The City Bar further recommends that proceedings be civil in nature, which would not foreclose criminal prosecution for the same conduct, but would not require it. Because the process would be civil, rather than criminal, “the potential penalty of disqualification would not interfere with the Justice Department’s role in establishing guilt beyond a reasonable doubt in any criminal prosecutions relating to the same conduct,” the City Bar writes. “Thus, the imposition of disqualification from office would neither constitute a double jeopardy bar to criminal prosecution for the same conduct nor constitute an impermissible bill of attainder, because it would constitute a civil forfeiture rather than a punishment.”

While advocating that the proceedings be civil in nature, the City Bar recommends a higher standard of proof than is typical in civil cases, “that being proof at least by clear and convincing evidence. Where the complaining witness is a competing candidate or is affiliated with one, it might be advisable to require proof beyond a reasonable doubt. Additionally, we strongly recommend incorporation of some further due process considerations, such as affording pretrial discovery, mandating the disclosure prior to trial by the government of exculpatory evidence, as required by Brady v. Maryland in criminal cases, and extending the constitutional privilege against self-incrimination to these proceedings.”

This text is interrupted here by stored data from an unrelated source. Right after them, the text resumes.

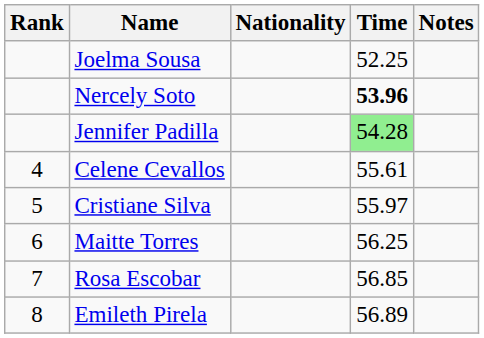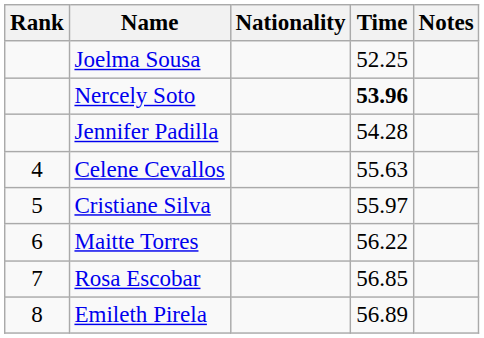Jennifer Padilla | Time: lightgreen background -> no background
Celene Cevallos | Time: 55.61 -> 55.63
Maitte Torres | Time: 56.25 -> 56.22
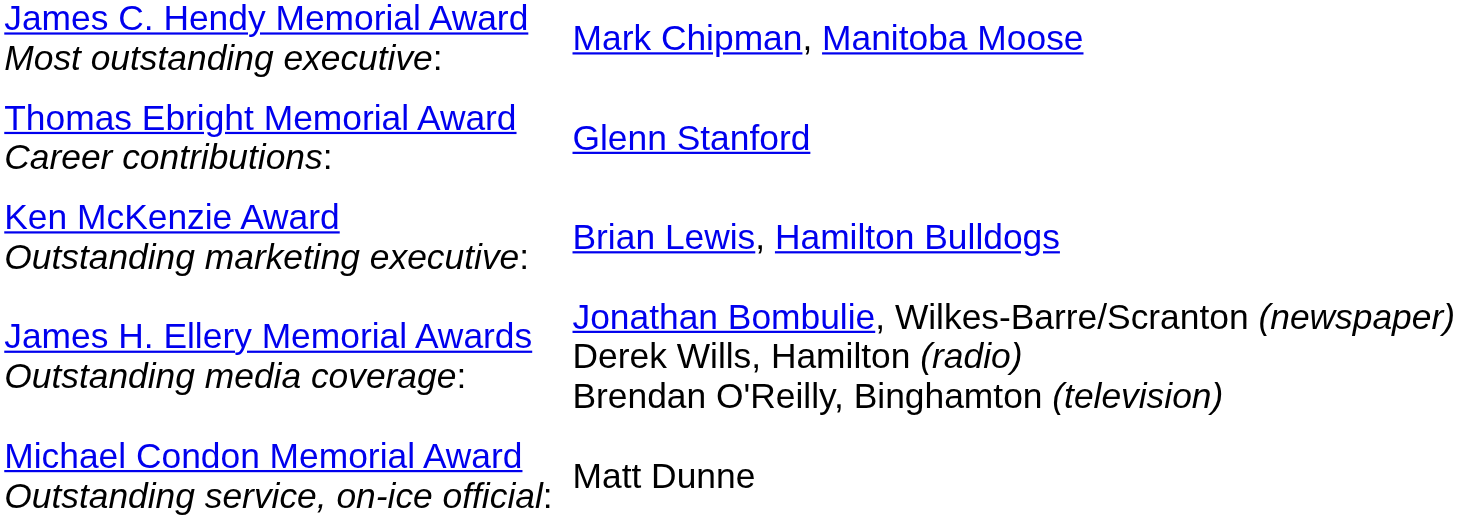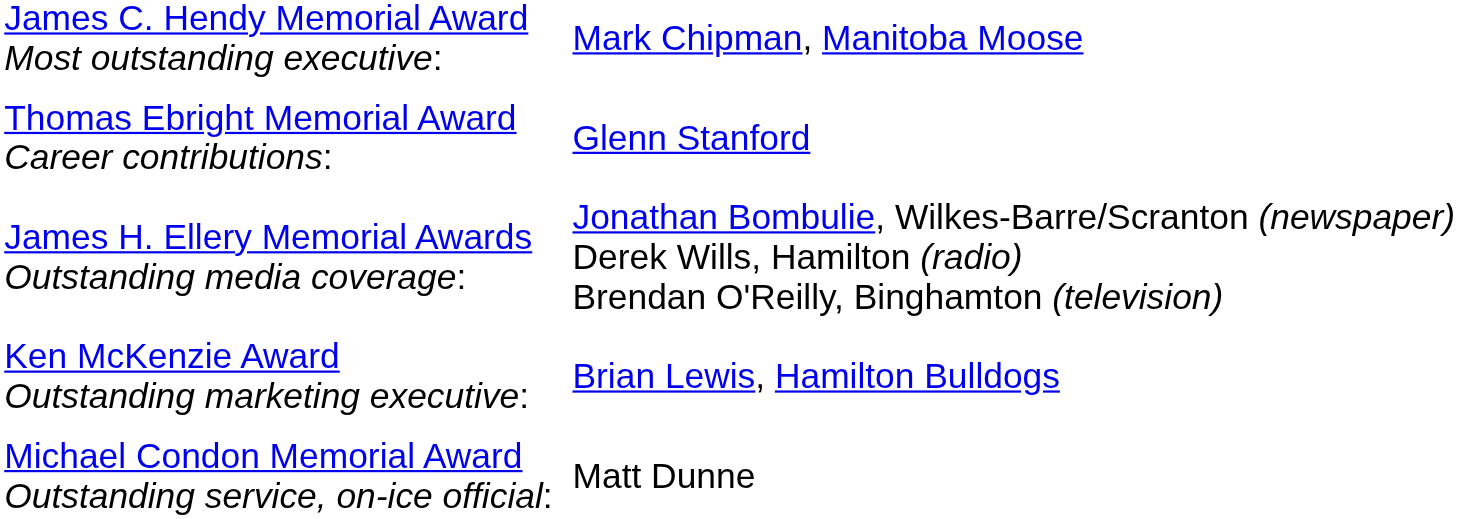rows swapped: James H. Ellery Memorial Awards Outstanding media coverage: <-> Ken McKenzie Award Outstanding marketing executive:
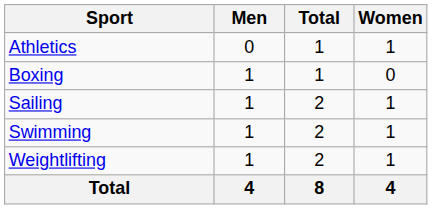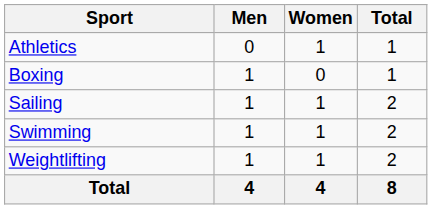columns swapped: Women <-> Total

“In sum,” the City Bar writes, “because a federal civil enforcement statute, whether or not legally necessary to continued application of Section 3, would eliminate ambiguity and confusion surrounding Section 3, would preclude jurisdictional conflicts as to a candidate for office in multiple jurisdictions, and would assure a reasoned, evidence-based, due process approach to candidate disqualification, the New York City Bar Association urges Congress, pursuant to its powers under section 5 of the Fourteenth Amendment, to pass legislation enforcing the terms of Section 3 at its earliest opportunity. We also urge the House of Representatives’ Select Committee to Investigate the January 6 Attack on the Capitol to include in its forthcoming report a recommendation that Congress take such action.”